Summary: The ABA has noted the rise of alternative JD careers.
Perhaps it was inevitable. With the legal market glutted with JDs and the market collapsed and barely recovered after 2008, of course all these debt-ridden JDs are going to seek other ways to earn a living, considering firms are balking, and further, so much more work is being outsourced than ten years ago. If you block a river, it will send tributaries in other directions: this is natural. In the case of the JDs, they are often pursuing “J.D. advantage jobs” instead of just traditional lawyer jobs.
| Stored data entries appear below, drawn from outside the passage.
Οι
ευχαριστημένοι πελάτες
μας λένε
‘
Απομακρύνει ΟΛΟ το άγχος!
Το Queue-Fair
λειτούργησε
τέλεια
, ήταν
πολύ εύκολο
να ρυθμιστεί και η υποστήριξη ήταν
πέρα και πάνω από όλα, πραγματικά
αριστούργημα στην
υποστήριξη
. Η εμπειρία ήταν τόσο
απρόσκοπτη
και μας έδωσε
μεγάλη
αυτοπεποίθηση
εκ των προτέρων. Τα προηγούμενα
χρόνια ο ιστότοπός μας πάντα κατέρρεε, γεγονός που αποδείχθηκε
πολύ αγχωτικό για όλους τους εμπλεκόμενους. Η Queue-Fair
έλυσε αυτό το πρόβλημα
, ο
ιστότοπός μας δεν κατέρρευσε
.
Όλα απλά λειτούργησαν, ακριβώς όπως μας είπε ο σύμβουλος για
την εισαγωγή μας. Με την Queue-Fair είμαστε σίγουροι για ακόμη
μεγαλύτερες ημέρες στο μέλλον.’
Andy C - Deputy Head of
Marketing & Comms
The traditional jobs are those such as working at a law firm, judicial clerkships, and government jobs which require bar passage. The ABA has described J.D. advantage jobs as those “for which the employer sought an individual with a J.D., and perhaps even required a J.D., or for which the J.D. provided a demonstrable advantage in obtaining or performing the job, but which does not itself require bar passage or an active law license or involve practicing law.” A tortured attempt at a definition that, but what they mean, basically, is they find JD’s useful whether or not they passed the bar. Personnel or human resources, consulting firms, investment banks, or compliance fit this bill.
Law schools are wising up to this career course, offering more than bar prep, but curriculum thickeners such as accounting, project management, and e-discovery. They are offering courses that would give an advantage over those lawyers who know only the law.
With 15 percent of 2014’s JDs seeking such alternative careers, it was overdetermined, bound to happen, by river logic, if you will, that JD advantage job would become a thing. Besides, the millennial generation of lawyers wants better work-life balance, and alternative employment offers that better then the drudgery and intensity that so characterizes American law firms.